RECORDS Block Start

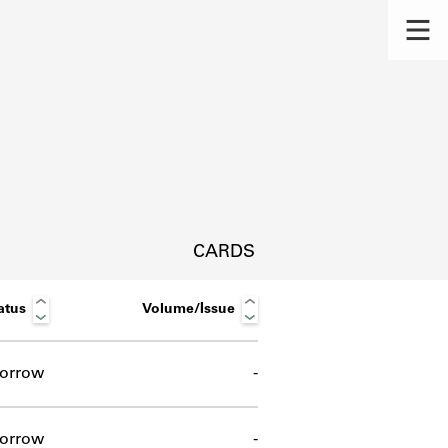
CARDS
atus
Volume/Issue
orrow
-
s.
orrow
-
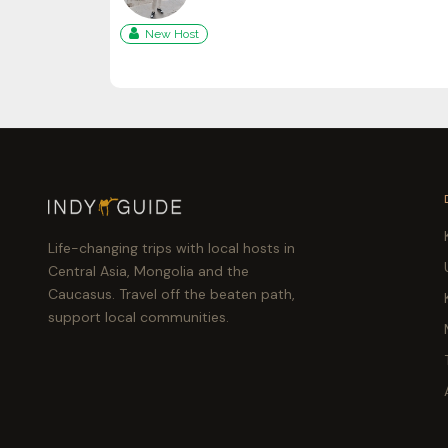
New Host
Life-changing trips with local hosts in
Central Asia, Mongolia and the
Caucasus. Travel off the beaten path,
support local communities.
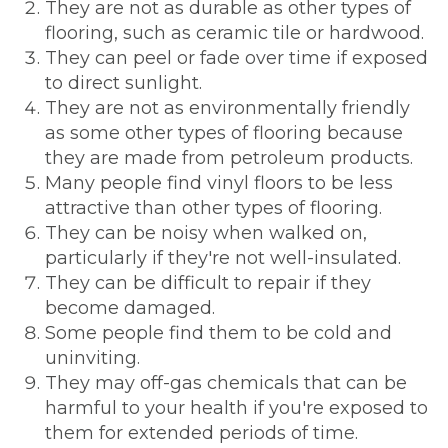
They are not as durable as other types of
flooring, such as ceramic tile or hardwood.
They can peel or fade over time if exposed
to direct sunlight.
They are not as environmentally friendly
as some other types of flooring because
they are made from petroleum products.
Many people find vinyl floors to be less
attractive than other types of flooring.
They can be noisy when walked on,
particularly if they're not well-insulated.
They can be difficult to repair if they
become damaged.
Some people find them to be cold and
uninviting.
They may off-gas chemicals that can be
harmful to your health if you're exposed to
them for extended periods of time.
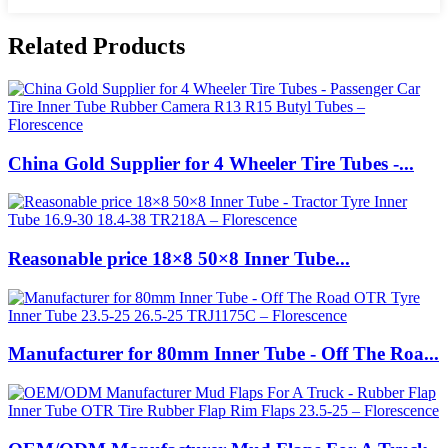
Related Products
China Gold Supplier for 4 Wheeler Tire Tubes -...
Reasonable price 18×8 50×8 Inner Tube...
Manufacturer for 80mm Inner Tube - Off The Roa...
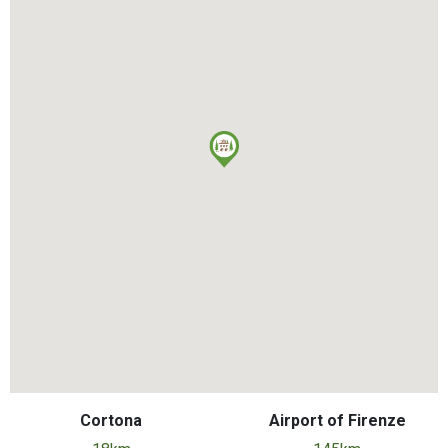
Cortona
Airport of Firenze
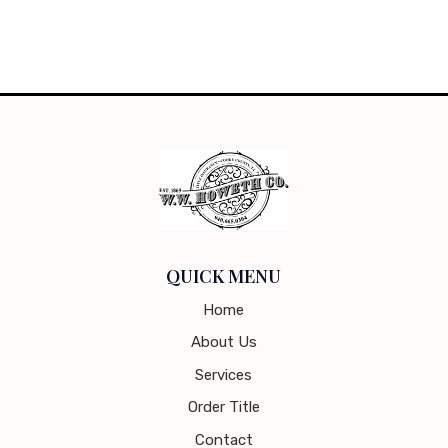
QUICK MENU
Home
About Us
Services
Order Title
Contact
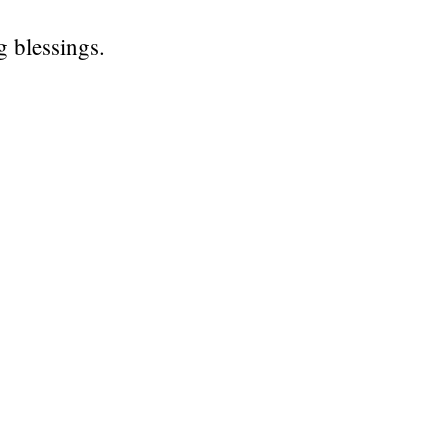
 blessings.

RECORDS Block End

__JOB__.
Repeat, without pictures, exactly the lines of the data above from the one containing "Caucasus. Travel off" through the one containing "They may off-gas chemicals that can be", including both and adding nothing.

__ANSWER AREA__.
Caucasus. Travel off the beaten path,
support local communities.
They are not as durable as other types of
flooring, such as ceramic tile or hardwood.
They can peel or fade over time if exposed
to direct sunlight.
They are not as environmentally friendly
as some other types of flooring because
they are made from petroleum products.
Many people find vinyl floors to be less
attractive than other types of flooring.
They can be noisy when walked on,
particularly if they're not well-insulated.
They can be difficult to repair if they
become damaged.
Some people find them to be cold and
uninviting.
They may off-gas chemicals that can be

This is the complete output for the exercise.